List generated by @hashar

zgrep -i 'mediawiki/extensions/.*to <Pipeline test' /var/log/zuul/zuul.log.2024-09-2*|cut -d\  -f6|sort|uniq -c|sort -nr|head -n20
    172 mediawiki/extensions/GrowthExperiments,
    140 mediawiki/extensions/Wikibase,
     74 mediawiki/extensions/Translate,
     73 mediawiki/extensions/ContentTranslation,
     69 mediawiki/extensions/CentralAuth,
     62 mediawiki/extensions/Cite,
     52 mediawiki/extensions/GlobalBlocking,
     48 mediawiki/extensions/AutoModerator,
     48 mediawiki/extensions/AbuseFilter,
     44 mediawiki/extensions/CheckUser,
     42 mediawiki/extensions/CommunityRequests,
     32 mediawiki/extensions/ThrottleOverride,
     30 mediawiki/extensions/WikiLambda,
     30 mediawiki/extensions/OAuth,
     28 mediawiki/extensions/WikibaseLexeme,
     28 mediawiki/extensions/Sanctions,
     26 mediawiki/extensions/WikimediaCampaignEvents,
     26 mediawiki/extensions/EventLogging,
     23 mediawiki/extensions/Scribunto,
     23 mediawiki/extensions/ExternalData,

Change #1076148 had a related patch set uploaded (by Kosta Harlan; author: Kosta Harlan):

[integration/config@master] zuul: Re-enable parallel PHPUnit for 7.4 jobs

https://gerrit.wikimedia.org/r/1076148

Change #1076148 merged by jenkins-bot:

[integration/config@master] zuul: Re-enable parallel PHPUnit for 7.4 jobs

https://gerrit.wikimedia.org/r/1076148

Unassigning myself as I'm not actively working on it and I don't want to give a false impression. Huge kudos to @ArthurTaylor and @kostajh for driving it.
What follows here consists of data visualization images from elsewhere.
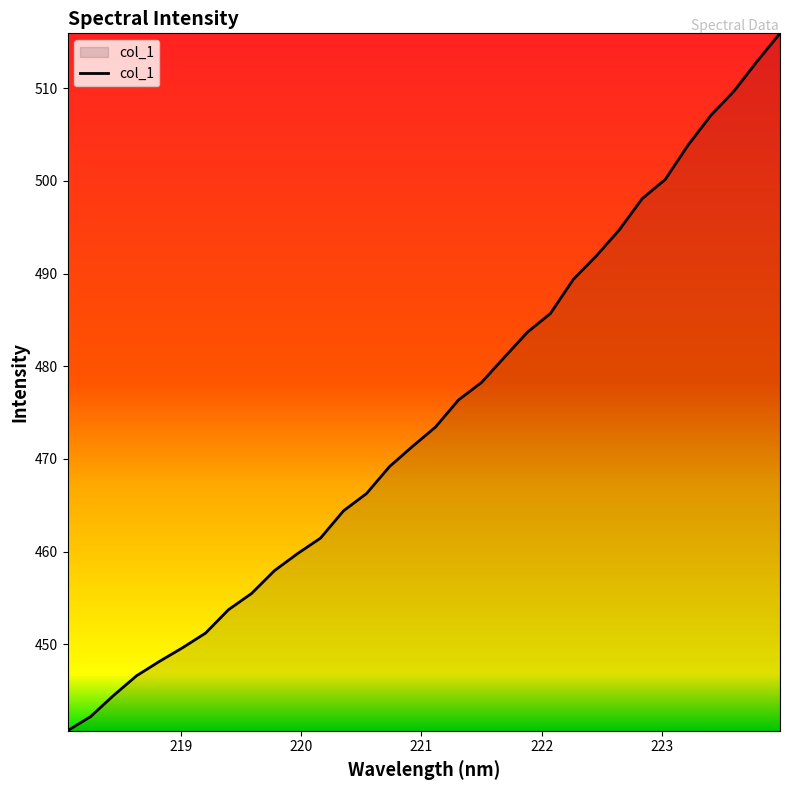

What is the smallest value displayed?

440.7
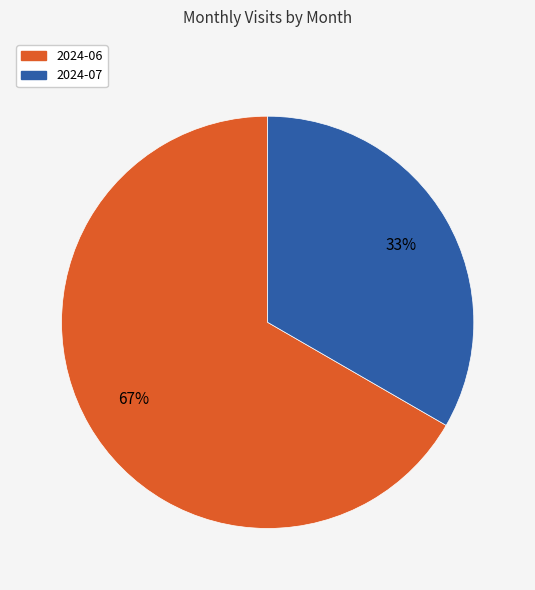

Which slice is the largest?

2024-06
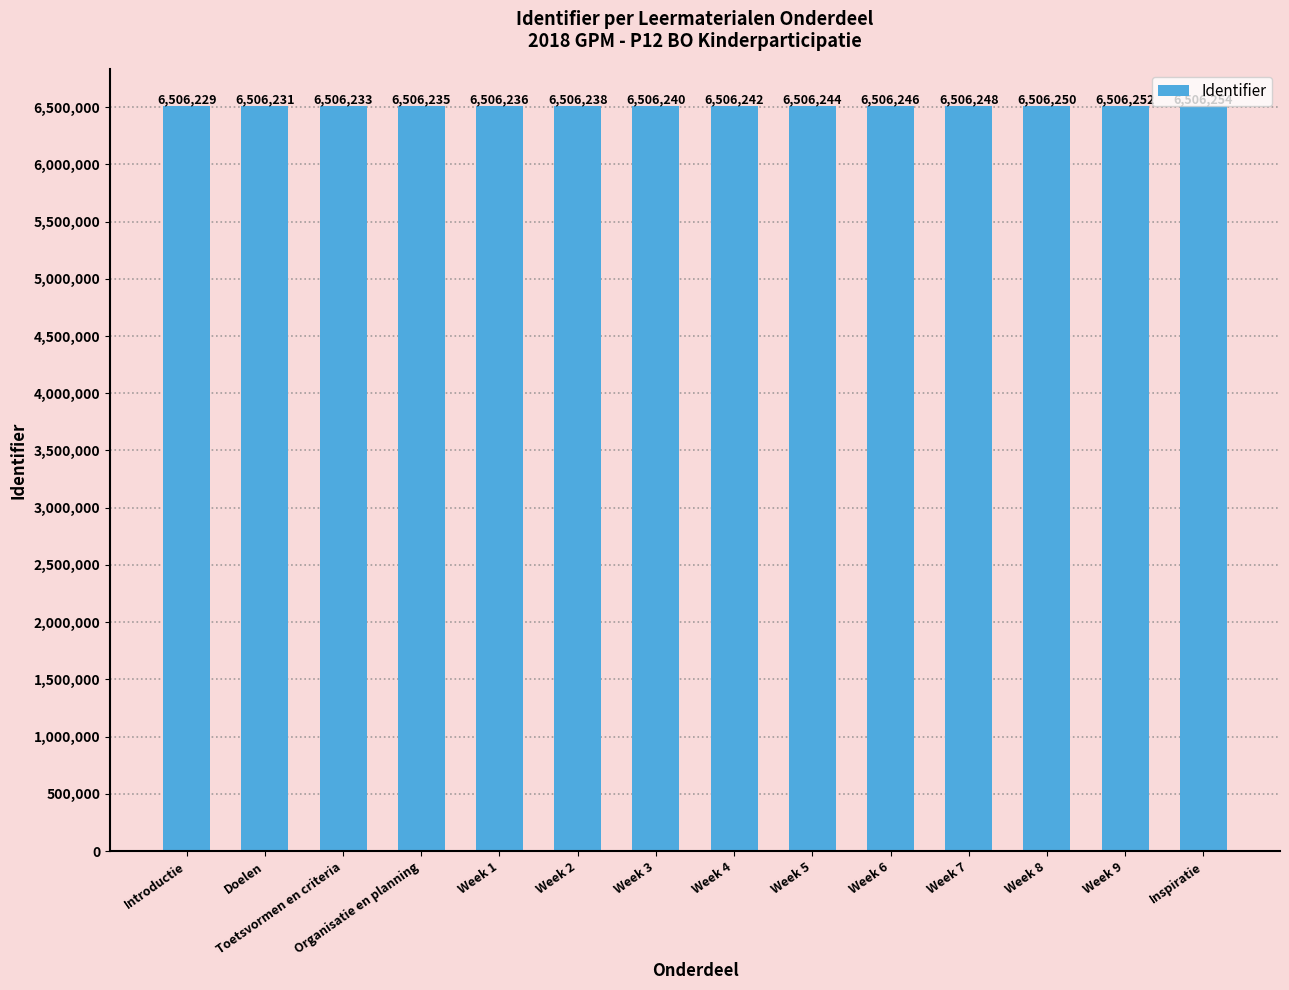

Is it true that the value at Week 5 is 10425141?

False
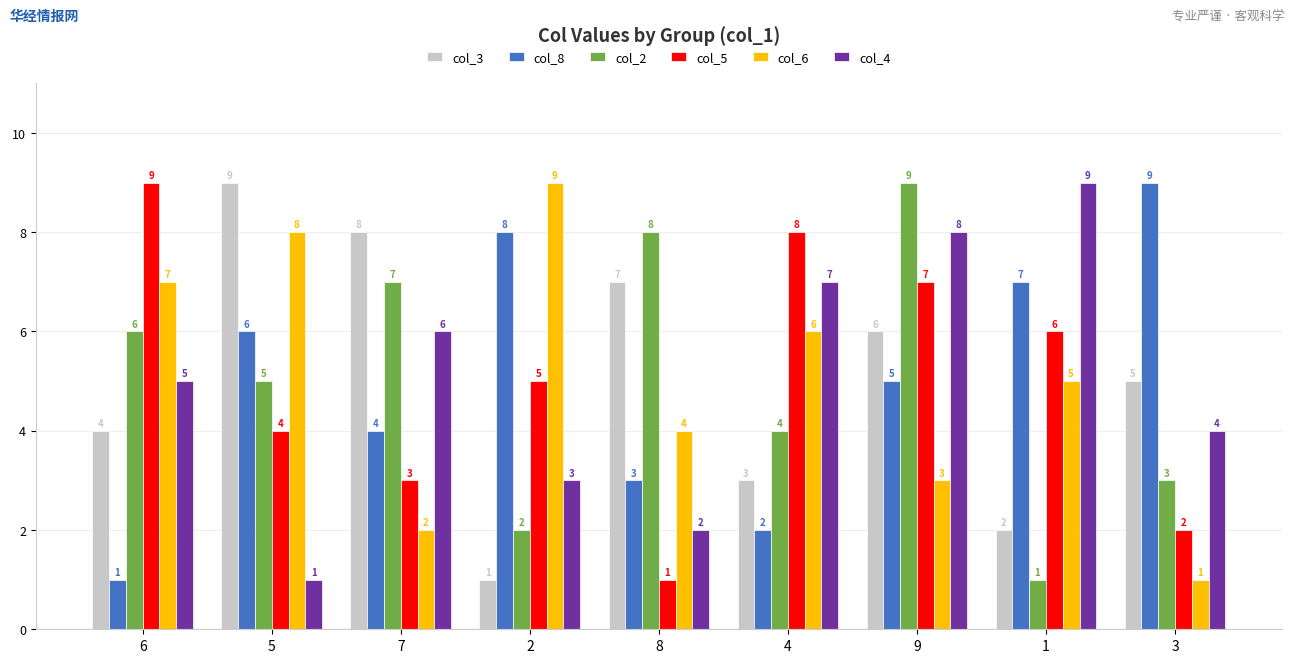

Are the bars horizontal?

No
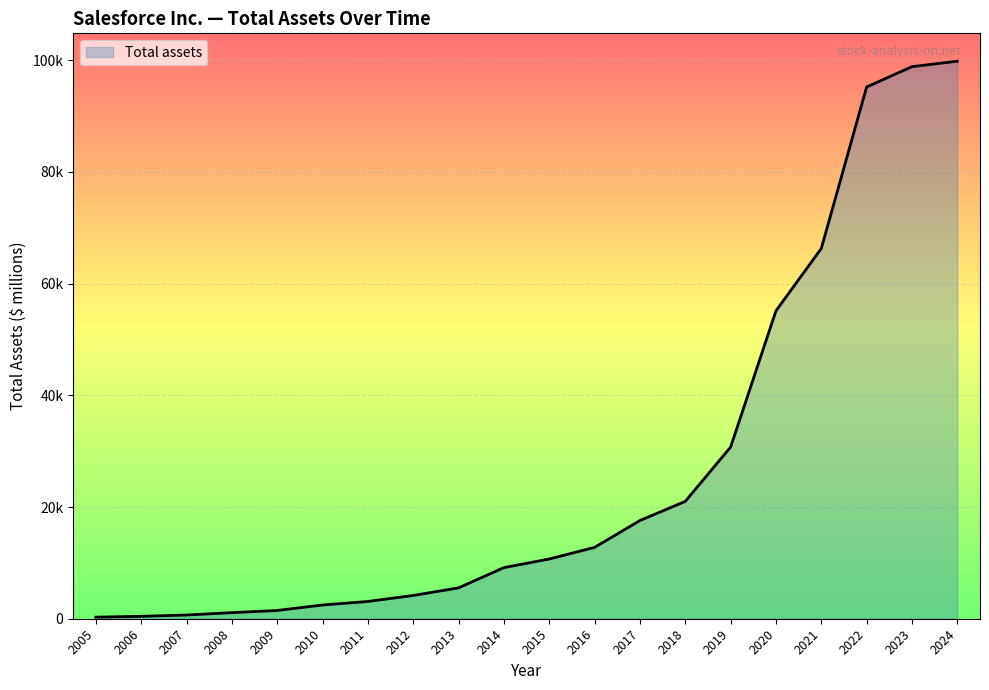

What is the minimum value shown in the chart?

280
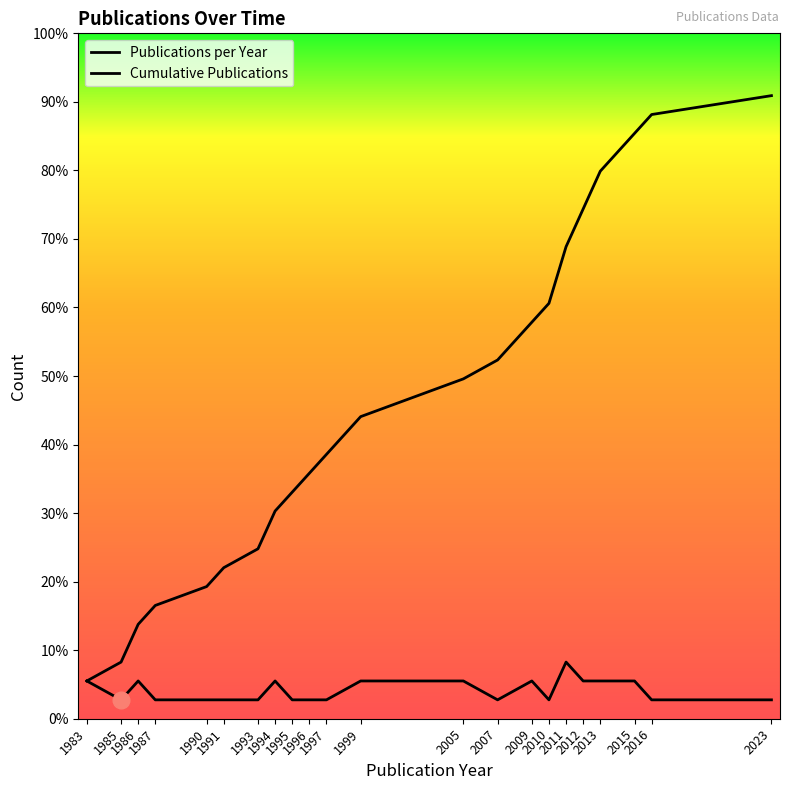

True or false: Publications per Year and Cumulative Publications intersect in this chart.

False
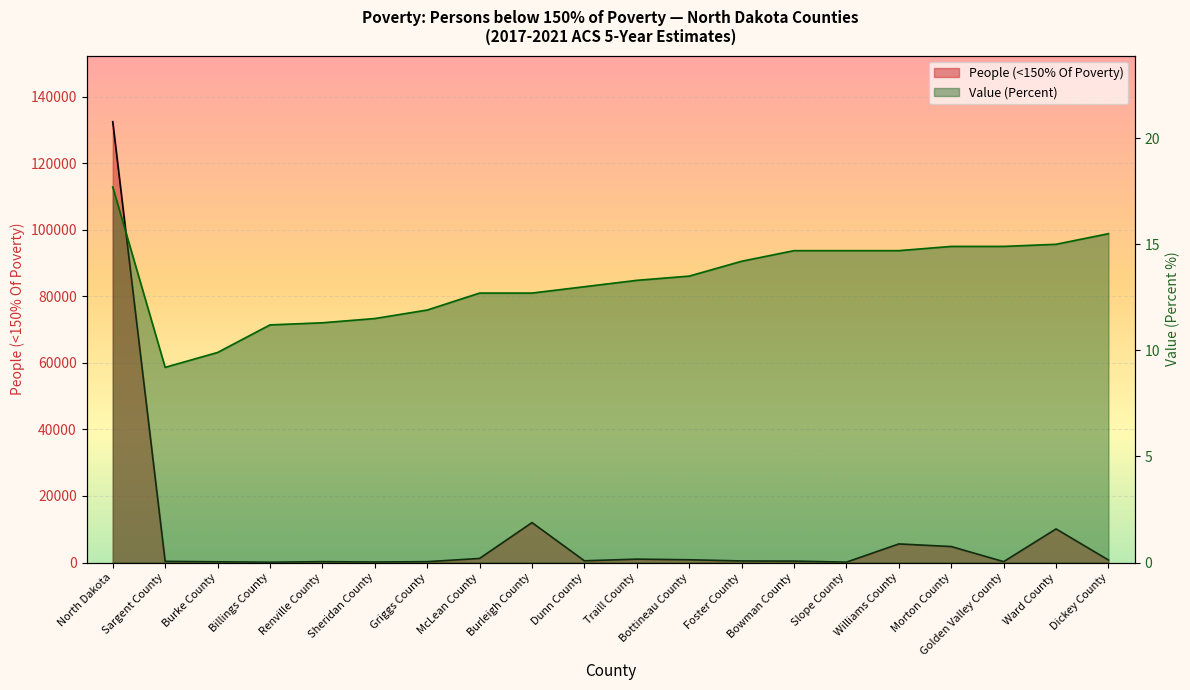

What position from the left is McLean County?

8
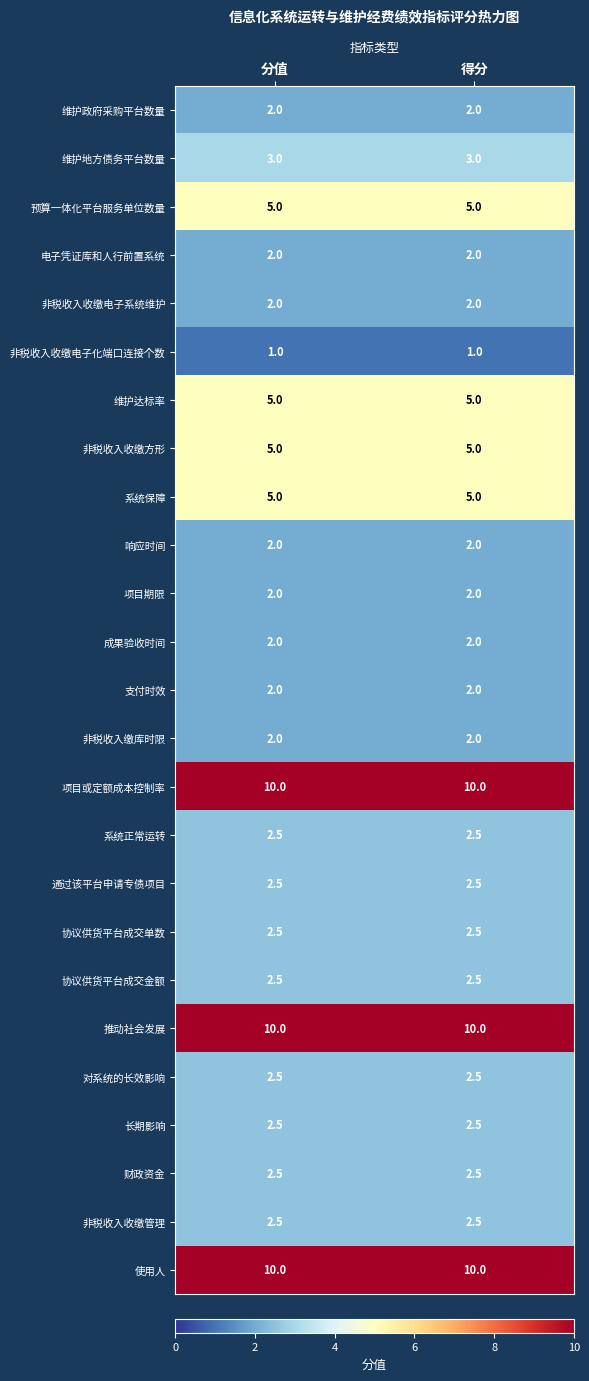

What value does the 推动社会发展 series have at 分值?

10.0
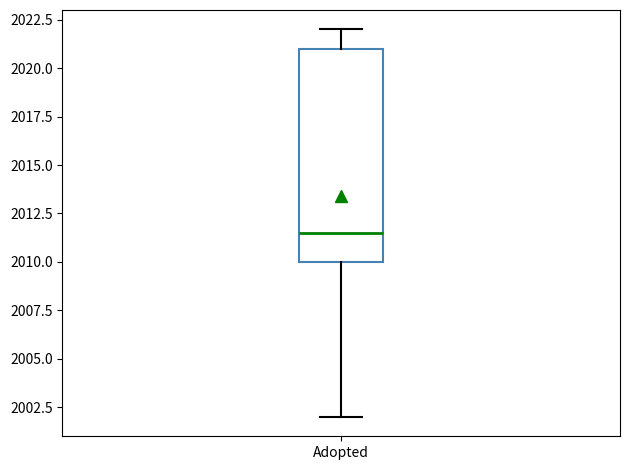

Transcribe this box plot: give where the median line is, the range the box spans, and where the two whiskers end, as read against the y-axis. The values are not printed on the chart, so give them approximately, as read against the axis.

median 2011.5, box 2010.0 to 2021.0, whiskers 2002.0 to 2022.0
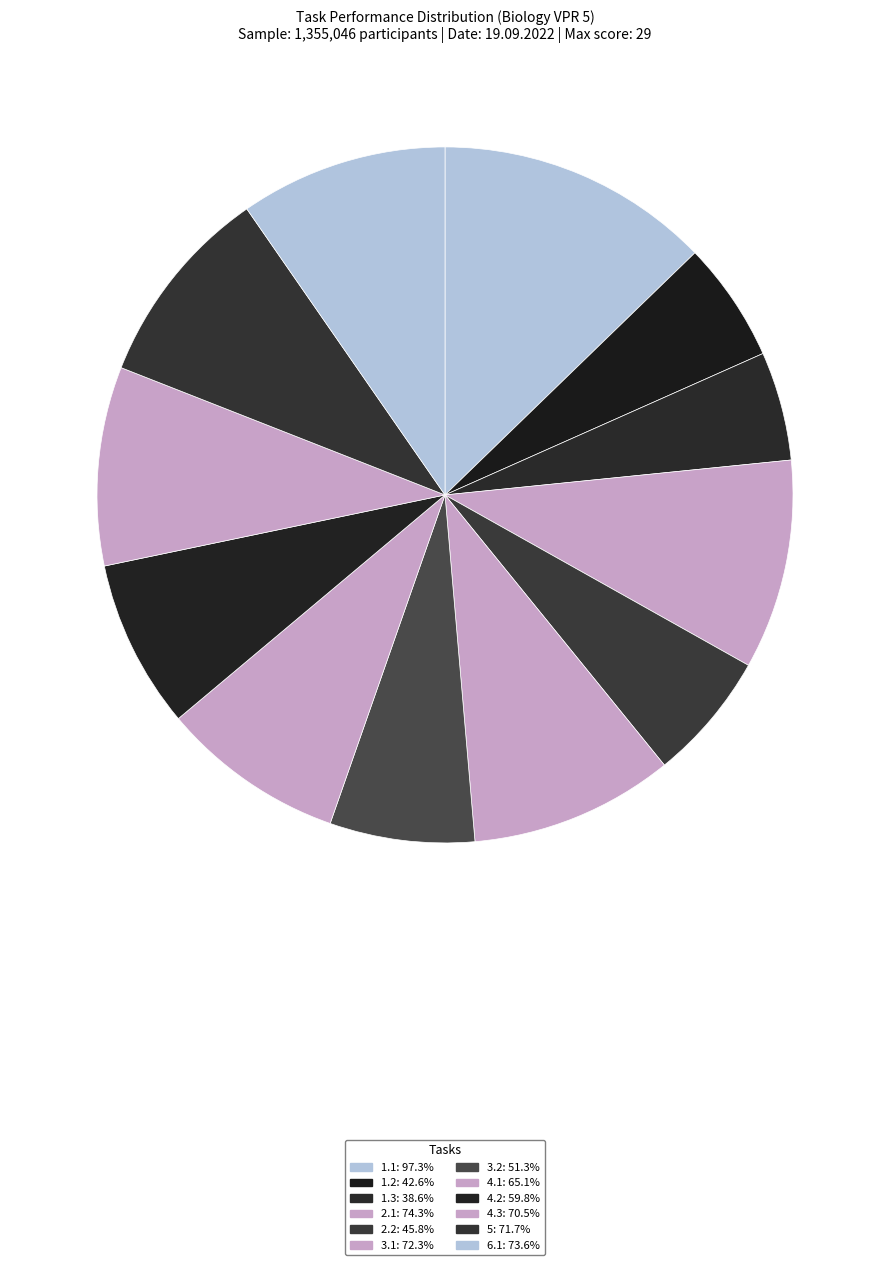

Count the number of slices in the pie.

12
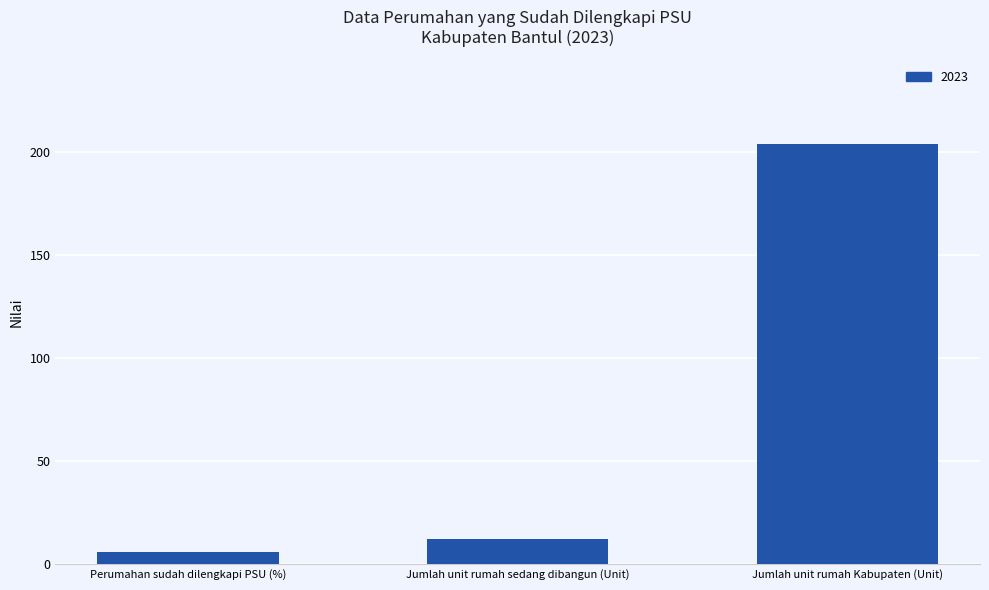

What is the change in value from Jumlah unit rumah sedang dibangun (Unit) to Jumlah unit rumah Kabupaten (Unit)?

+192.0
This made the You should really speed up these slow tests... message a lot more annoying, as the errors are not at the end of the CI output anymore, and the lists of slow tests make it hard to quickly scan the output and find the errors.

Hi @Tgr,

Thanks for the feedback - I take the point that this is harder to read through now with the parallel runs. I've filed T378481 for changing the way we output details of the failed tests in parallel runs. If you have concrete suggestions for how to improve this, please add to / update / edit the ticket there.

@Tgr The change to the test output has now been merged. Hopefully that meets your needs, but please do let me know if it doesn't.